Arguably the most striking element of the UPDPA is that it explicitly exempts behavioral advertising from any controls or protections — even though reining in these privacy-invasive practices is generally considered to be a privacy motivator and goal of any privacy law. For example, companies routinely share consumers’ most personal information for targeted advertising. In 2020, the Norwegian Consumers Council found that 10 apps, including dating apps and period trackers, shared user information with 135 advertising companies and data brokers. And recent reports have highlighted that this kind of data can be linked to specific consumers.
Other problems with this bill include:
- Loopholes for third-party data brokers and facial recognition technologies. In addition to the general exemption for targeted advertising, the bill also exempts data brokers from the law’s access provisions, perversely limiting those rights to companies with which consumers have a direct relationship. Further, data brokers have no obligation to delete unnecessary data at the request of a consumer — indeed, the bill offers consumers no right to deletion for any data for any company. The bill would also broadly exempt facial recognition through its expansive definition of publicly available information. In addition, the bill has a weak definition of “deidentified data” that could offer further loopholes to companies.
- Consumers can be penalized for exercising their privacy rights. Under this bill, companies are permitted to charge consumers for declining to consent to incompatible practices. Consumers should not be penalized for exercising their privacy rights — otherwise those rights would only apply to those who could afford them. While privacy rules should not inhibit true loyalty programs that keep track of consumer purchases in order to incentivize repeat business, companies should not be permitted to provide discounts in exchange for building a profile for targeting offers, or for selling information about customer habits to third-party data brokers. That behavior does nothing to reward consumer loyalty, and runs counter to what participating consumers would reasonably expect.

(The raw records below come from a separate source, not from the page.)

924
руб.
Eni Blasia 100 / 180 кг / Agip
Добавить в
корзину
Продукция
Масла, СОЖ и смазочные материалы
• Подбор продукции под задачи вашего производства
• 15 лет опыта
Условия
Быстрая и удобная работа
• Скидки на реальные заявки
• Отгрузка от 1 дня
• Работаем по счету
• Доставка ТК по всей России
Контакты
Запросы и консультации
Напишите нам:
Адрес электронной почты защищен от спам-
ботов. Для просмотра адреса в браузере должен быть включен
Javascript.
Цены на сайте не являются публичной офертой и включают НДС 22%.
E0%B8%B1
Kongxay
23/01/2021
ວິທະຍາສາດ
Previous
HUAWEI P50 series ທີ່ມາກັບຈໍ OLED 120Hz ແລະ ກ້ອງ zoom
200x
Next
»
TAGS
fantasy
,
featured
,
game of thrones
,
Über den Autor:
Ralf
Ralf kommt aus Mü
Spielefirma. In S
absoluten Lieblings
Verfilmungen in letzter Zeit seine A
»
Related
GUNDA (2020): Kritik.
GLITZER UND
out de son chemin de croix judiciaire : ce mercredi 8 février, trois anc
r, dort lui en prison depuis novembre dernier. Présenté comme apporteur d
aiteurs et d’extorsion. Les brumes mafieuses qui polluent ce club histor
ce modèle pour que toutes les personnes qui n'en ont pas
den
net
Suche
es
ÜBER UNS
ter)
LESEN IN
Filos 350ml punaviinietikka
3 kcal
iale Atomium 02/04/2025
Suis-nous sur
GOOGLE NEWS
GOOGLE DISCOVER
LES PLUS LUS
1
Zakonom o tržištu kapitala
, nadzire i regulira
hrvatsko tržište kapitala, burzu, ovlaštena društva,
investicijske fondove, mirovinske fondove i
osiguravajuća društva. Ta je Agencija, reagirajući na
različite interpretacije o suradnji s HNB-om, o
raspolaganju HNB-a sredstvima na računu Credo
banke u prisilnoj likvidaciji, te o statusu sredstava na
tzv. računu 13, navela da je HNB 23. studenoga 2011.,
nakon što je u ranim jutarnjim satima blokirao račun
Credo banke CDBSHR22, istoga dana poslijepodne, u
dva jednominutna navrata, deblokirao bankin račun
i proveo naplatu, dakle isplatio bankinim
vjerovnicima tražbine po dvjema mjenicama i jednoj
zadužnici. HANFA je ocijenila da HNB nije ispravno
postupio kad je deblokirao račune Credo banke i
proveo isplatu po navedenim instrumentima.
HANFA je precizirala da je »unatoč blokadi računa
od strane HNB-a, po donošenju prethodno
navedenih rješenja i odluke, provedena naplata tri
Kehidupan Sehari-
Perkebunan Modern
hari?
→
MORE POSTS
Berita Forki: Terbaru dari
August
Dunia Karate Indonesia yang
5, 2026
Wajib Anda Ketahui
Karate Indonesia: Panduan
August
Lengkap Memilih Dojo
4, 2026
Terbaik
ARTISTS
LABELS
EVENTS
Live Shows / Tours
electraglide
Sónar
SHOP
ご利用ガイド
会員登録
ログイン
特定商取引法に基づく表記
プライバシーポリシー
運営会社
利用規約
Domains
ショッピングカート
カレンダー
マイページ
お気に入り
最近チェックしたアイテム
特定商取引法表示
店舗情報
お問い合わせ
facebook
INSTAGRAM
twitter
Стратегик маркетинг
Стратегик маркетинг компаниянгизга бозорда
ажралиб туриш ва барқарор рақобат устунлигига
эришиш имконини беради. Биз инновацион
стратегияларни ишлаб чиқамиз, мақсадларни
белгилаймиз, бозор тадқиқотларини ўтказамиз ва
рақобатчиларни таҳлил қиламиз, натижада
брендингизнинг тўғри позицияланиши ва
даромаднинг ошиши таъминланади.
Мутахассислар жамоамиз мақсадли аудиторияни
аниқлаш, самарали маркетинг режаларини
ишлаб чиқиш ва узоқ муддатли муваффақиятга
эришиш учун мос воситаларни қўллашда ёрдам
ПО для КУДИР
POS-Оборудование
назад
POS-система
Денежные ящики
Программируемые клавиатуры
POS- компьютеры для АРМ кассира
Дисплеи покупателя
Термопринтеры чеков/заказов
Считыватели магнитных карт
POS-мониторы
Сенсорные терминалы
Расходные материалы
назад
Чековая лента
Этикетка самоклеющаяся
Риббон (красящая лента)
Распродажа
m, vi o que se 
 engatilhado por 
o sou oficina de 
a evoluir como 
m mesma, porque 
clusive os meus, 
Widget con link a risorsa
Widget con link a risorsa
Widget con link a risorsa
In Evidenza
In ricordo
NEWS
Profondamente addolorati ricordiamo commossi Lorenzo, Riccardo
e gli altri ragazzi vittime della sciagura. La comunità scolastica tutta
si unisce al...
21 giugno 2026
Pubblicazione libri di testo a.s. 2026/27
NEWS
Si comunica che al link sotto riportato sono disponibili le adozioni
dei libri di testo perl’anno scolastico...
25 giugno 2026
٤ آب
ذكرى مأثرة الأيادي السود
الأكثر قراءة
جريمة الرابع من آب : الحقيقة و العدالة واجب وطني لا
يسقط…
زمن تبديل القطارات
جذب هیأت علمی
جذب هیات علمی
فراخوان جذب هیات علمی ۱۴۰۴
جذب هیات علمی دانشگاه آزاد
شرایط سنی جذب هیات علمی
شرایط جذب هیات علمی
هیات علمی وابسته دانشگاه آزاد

- Unnecessary safe harbor. Under this bill, compliance with voluntary industry standards or another federal or state privacy framework would satisfy the requirements of the law, if that approach is approved by the attorney general. This gives an attorney general overly broad authority to limit the scope of the bill’s already weak protections by blessing a weaker industry self-regulatory program. A better approach would be to clearly outline the rules that companies must follow to respect consumers’ privacy, and provide enforcement provisions that are strong enough to incentivize companies to comply.
It’s illuminating that even this weak framework generated disapproval from many businesses because the measure would be enforced under state consumer protection laws. They objected because some states allow consumers to hold companies accountable for violations under their consumer protection law. Enforcement under such statutes should be the minimum for any consumer protection measure; better yet would be an explicit private right of action covering the measure to incentivize companies to comply.
Nevertheless, the UPDPA reflects the concerns of businesses over the interests of consumers. We welcome continued discussions with state privacy stakeholders to hammer out a framework that protects consumers without creating unduly onerous compliance costs — in many ways, Consumer Reports’ model bill already reflects this approach. But UPDPA does not represent consumers. We urge legislators to ignore the ULC’s framework, and instead, pursue legislation that protects consumer privacy.